### Ausgewählter Auszug
═══

In Zukunft könnte es nicht nur zu simulierten Manövern kommen. Erdoğan scheint es darauf anzulegen, aus dem „kalten Krieg“ einen echten zu machen. Der Streit zwischen den beiden Ländern währt bereits über 100 Jahre und geht auf den griechisch-türkischen Krieg (1919-1922) zurück. 1923 wurden im Vertrag von Lausanne die heute geltenden Grenzen geregelt und besagte Inseln völkerrechtlich Griechenland zugesprochen.

Militärisches Kräftemessen

Seit dem Bekanntwerden der Rohstoffvorkommen in der Region, ist es nicht länger nur ein Streit um Land und Wasser. Heute geht es auch entschieden um die Förderrechte für Öl und Gas, was mehr als je zuvor Macht und globalen Einfluß bedeutet.

Erdoğan und andere türkische Nationalisten liebäugeln mit der Verschiebung von Seegrenzen und der Einverleibung griechischer Inseln wie Rhodos, Lesbos, Samos, Kos und sogar Kreta. Die Propaganda-Maschinerie ist in vollem Gange: Der Vorsitzende der nationalistischen Partei MHP, Devlet Bahçeli, die Koalitionspartner der Regierungspartei AKP ist, hatte sich mit einer Landkarte präsentiert, auf der sämtliche Inseln der östlichen Ägäis als türkisches Gebiet eingezeichnet waren.

═══

### Extrahierte Daten
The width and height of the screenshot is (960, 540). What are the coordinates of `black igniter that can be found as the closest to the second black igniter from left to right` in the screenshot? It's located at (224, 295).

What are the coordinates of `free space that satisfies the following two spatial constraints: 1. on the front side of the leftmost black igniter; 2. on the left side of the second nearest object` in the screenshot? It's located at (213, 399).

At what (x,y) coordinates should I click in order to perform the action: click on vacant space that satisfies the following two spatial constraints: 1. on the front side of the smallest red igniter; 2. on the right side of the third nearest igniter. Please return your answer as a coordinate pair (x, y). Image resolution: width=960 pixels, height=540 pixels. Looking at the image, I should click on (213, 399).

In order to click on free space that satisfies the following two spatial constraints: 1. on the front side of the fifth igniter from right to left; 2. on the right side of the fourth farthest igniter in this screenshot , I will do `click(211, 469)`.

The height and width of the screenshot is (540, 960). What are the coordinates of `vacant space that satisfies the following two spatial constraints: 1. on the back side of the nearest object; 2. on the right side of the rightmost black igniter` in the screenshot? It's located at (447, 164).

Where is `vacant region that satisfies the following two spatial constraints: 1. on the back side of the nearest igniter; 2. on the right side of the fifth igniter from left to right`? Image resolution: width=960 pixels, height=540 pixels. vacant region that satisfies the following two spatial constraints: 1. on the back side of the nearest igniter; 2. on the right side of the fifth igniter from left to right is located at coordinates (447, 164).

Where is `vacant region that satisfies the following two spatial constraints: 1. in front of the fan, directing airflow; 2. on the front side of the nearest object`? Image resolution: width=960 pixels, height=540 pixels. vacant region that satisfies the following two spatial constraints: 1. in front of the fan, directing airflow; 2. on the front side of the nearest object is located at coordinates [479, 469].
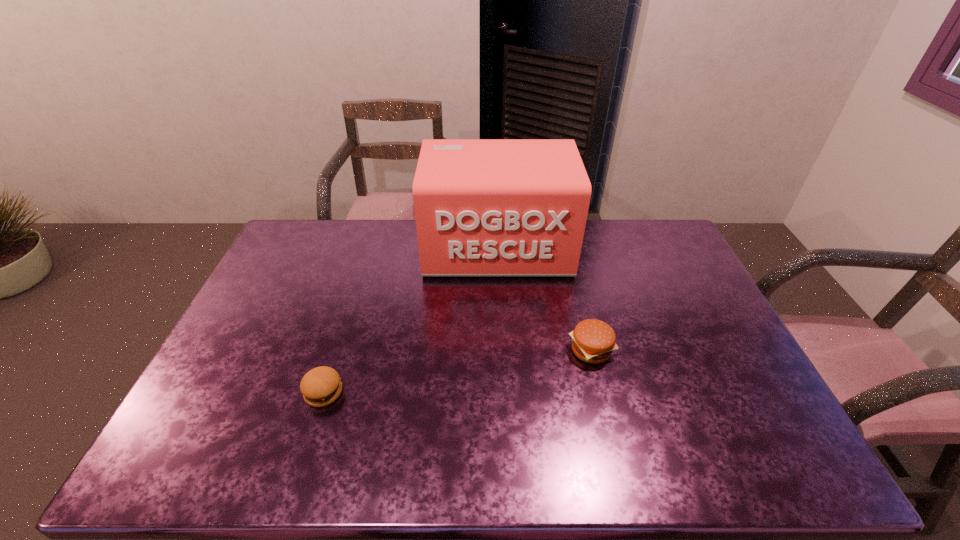
The height and width of the screenshot is (540, 960). Find the location of `empty space that is in between the right hamburger and the tallest object`. empty space that is in between the right hamburger and the tallest object is located at coordinates (544, 299).

Locate an element on the screen. This screenshot has height=540, width=960. free spot between the second shortest object and the shorter hamburger is located at coordinates (457, 371).

This screenshot has width=960, height=540. I want to click on vacant point located between the farthest object and the nearest object, so click(411, 320).

Find the location of a particular element. The height and width of the screenshot is (540, 960). free space between the second farthest object and the tallest object is located at coordinates (544, 299).

At what (x,y) coordinates should I click in order to perform the action: click on vacant area that lies between the shortest object and the box. Please return your answer as a coordinate pair (x, y). This screenshot has height=540, width=960. Looking at the image, I should click on (411, 320).

Select which object is the closest to the farthest object. Please provide its 2D coordinates. Your answer should be formatted as a tuple, i.e. [(x, y)], where the tuple contains the x and y coordinates of a point satisfying the conditions above.

[(593, 341)]

This screenshot has height=540, width=960. Find the location of `object that is the closest one to the right hamburger`. object that is the closest one to the right hamburger is located at coordinates (483, 207).

Where is `vacant area in the image that satisfies the following two spatial constraints: 1. on the surface of the tallest object where the text is embossed; 2. on the right side of the second tallest object`? The width and height of the screenshot is (960, 540). vacant area in the image that satisfies the following two spatial constraints: 1. on the surface of the tallest object where the text is embossed; 2. on the right side of the second tallest object is located at coordinates (503, 350).

At what (x,y) coordinates should I click in order to perform the action: click on free space that satisfies the following two spatial constraints: 1. on the surface of the farther hamburger where the text is embossed; 2. on the right side of the farthest object. Please return your answer as a coordinate pair (x, y). Image resolution: width=960 pixels, height=540 pixels. Looking at the image, I should click on (503, 350).

You are a GUI agent. You are given a task and a screenshot of the screen. Output one action in this format:
    pyautogui.click(x=<x>, y=<y>)
    Task: Click on the vacant region that satisfies the following two spatial constraints: 1. on the surface of the farther hamburger where the text is embossed; 2. on the left side of the farthest object
    
    Given the screenshot: What is the action you would take?
    pyautogui.click(x=503, y=350)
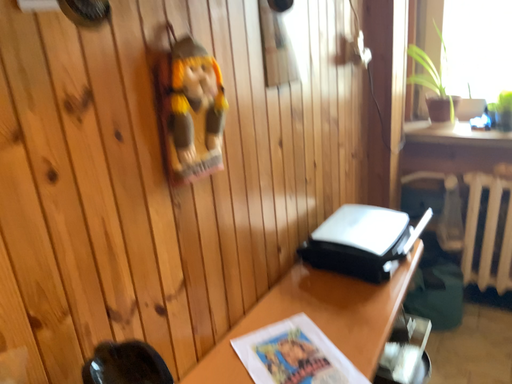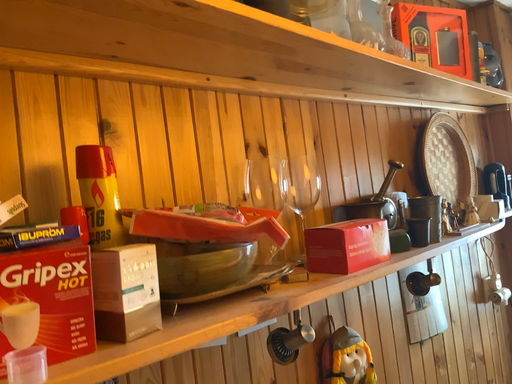
Question: Which way did the camera rotate in the video?

Choices:
 (A) rotated downward
 (B) rotated upward

Answer: (B)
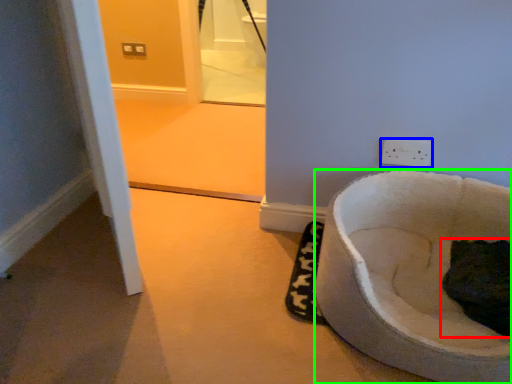
Question: Which object is the farthest from cat (highlighted by a red box)? Choose among these: power plugs and sockets (highlighted by a blue box) or toilet (highlighted by a green box).

Choices:
 (A) power plugs and sockets
 (B) toilet

Answer: (A)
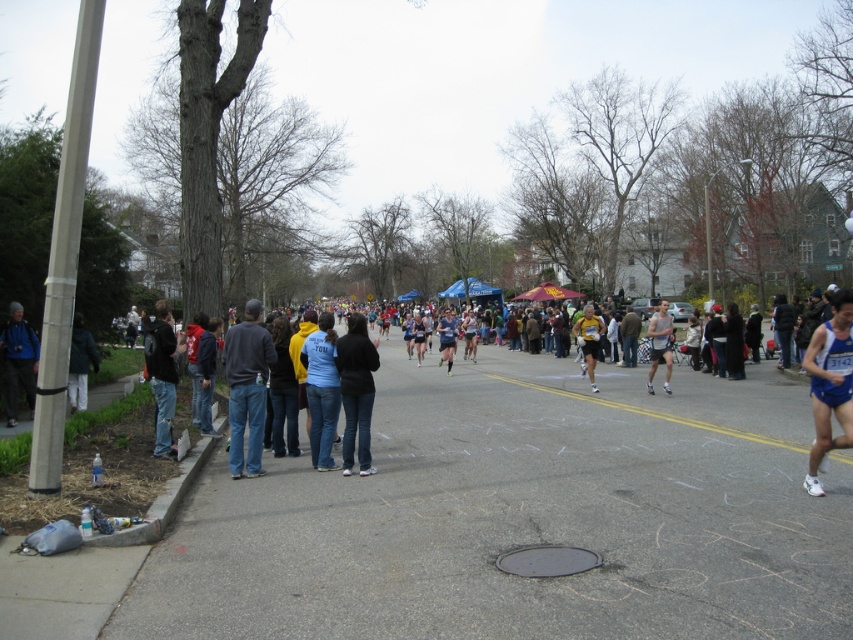
Question: Which of the following is the closest to the observer?

Choices:
 (A) blue fabric runner at right
 (B) yellow athletic wear at center
 (C) matte blue jacket at left
 (D) jeans at left

Answer: (A)

Question: Is gray asphalt road at lower center bigger than yellow athletic wear at center?

Choices:
 (A) yes
 (B) no

Answer: (A)

Question: Among these objects, which one is nearest to the camera?

Choices:
 (A) dark gray jeans at left
 (B) yellow athletic wear at center

Answer: (A)

Question: Based on their relative distances, which object is nearer to the matte blue jacket at left?

Choices:
 (A) light blue denim jeans at center
 (B) jeans at left
 (C) dark gray jacket at left

Answer: (C)

Question: Is gray asphalt road at lower center positioned in front of blue athletic shorts at center?

Choices:
 (A) yes
 (B) no

Answer: (A)

Question: From the image, what is the correct spatial relationship of dark gray jeans at left in relation to matte blue jacket at left?

Choices:
 (A) right
 (B) left

Answer: (A)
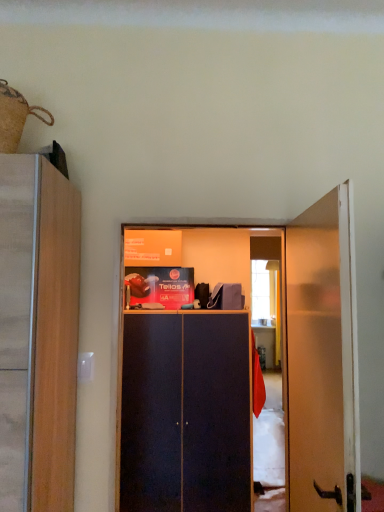
Question: Should I look upward or downward to see burlap sack at upper left?

Choices:
 (A) down
 (B) up

Answer: (B)

Question: From the image's perspective, is wooden door at right over burlap sack at upper left?

Choices:
 (A) no
 (B) yes

Answer: (A)

Question: Is wooden door at right at the left side of burlap sack at upper left?

Choices:
 (A) no
 (B) yes

Answer: (A)

Question: Could burlap sack at upper left be considered to be inside wooden door at right?

Choices:
 (A) yes
 (B) no

Answer: (B)

Question: From a real-world perspective, is wooden door at right physically above burlap sack at upper left?

Choices:
 (A) no
 (B) yes

Answer: (A)

Question: Is wooden door at right directly adjacent to burlap sack at upper left?

Choices:
 (A) no
 (B) yes

Answer: (A)

Question: Is wooden door at right far away from burlap sack at upper left?

Choices:
 (A) no
 (B) yes

Answer: (B)

Question: Is wooden door at right taller than dark wood cabinet at center?

Choices:
 (A) yes
 (B) no

Answer: (B)

Question: From a real-world perspective, is wooden door at right on dark wood cabinet at center?

Choices:
 (A) yes
 (B) no

Answer: (A)

Question: Considering the relative positions of wooden door at right and dark wood cabinet at center in the image provided, is wooden door at right to the right of dark wood cabinet at center from the viewer's perspective?

Choices:
 (A) yes
 (B) no

Answer: (A)

Question: Does wooden door at right have a smaller size compared to dark wood cabinet at center?

Choices:
 (A) no
 (B) yes

Answer: (B)

Question: From the image's perspective, is wooden door at right over dark wood cabinet at center?

Choices:
 (A) yes
 (B) no

Answer: (A)

Question: Can dark wood cabinet at center be found inside wooden door at right?

Choices:
 (A) no
 (B) yes

Answer: (A)

Question: Does dark wood cabinet at center have a lesser height compared to burlap sack at upper left?

Choices:
 (A) yes
 (B) no

Answer: (B)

═══

### Zielsetzung
Schreibe den Text über den Streit zwischen Griechenland und der Türkei im Anschluss an seinen letzten Satz weiter.

### Antwort zur Aufgabe
Athen reagierte auf die türkischen Aggressionen mit der Stationierung von Soldaten auf den von Ankara begehrten Inseln. Diesen Schritt sah Griechenland als adäquate Antwort auf die Militärkasernen, Flugzeuge und Schiffe auf türkischer Seite. Doch Erdoğan fühlt sich durch die Militärpräsenz noch stärker provoziert und wirft der Gegenseite vor, die Verträge von Paris und Lausanne zu verletzen, da diese eine Entmilitarisierung der Inseln vorschreiben.

Hinter der Kulisse der Kriegsmanöver hat die Türkei erneut mit Rohstoff-Erkundungsbohrungen im südöstlichen Mittelmeer begonnen. Ankara hat das Gas-Bohrschiff „Abdülhamid Han“, das nach einem osmanischen Sultan benannt worden ist, ins östliche Mittelmeer entsendet. Dieses werde so lange „weitersuchen, bis es etwas findet“, verkündete der türkische Präsident. Man werde sich holen, „was uns gehört“. Die Mission soll laut dem Navigationssicherheitswarnungsdienst Navtex bis zum 7. Oktober dauern.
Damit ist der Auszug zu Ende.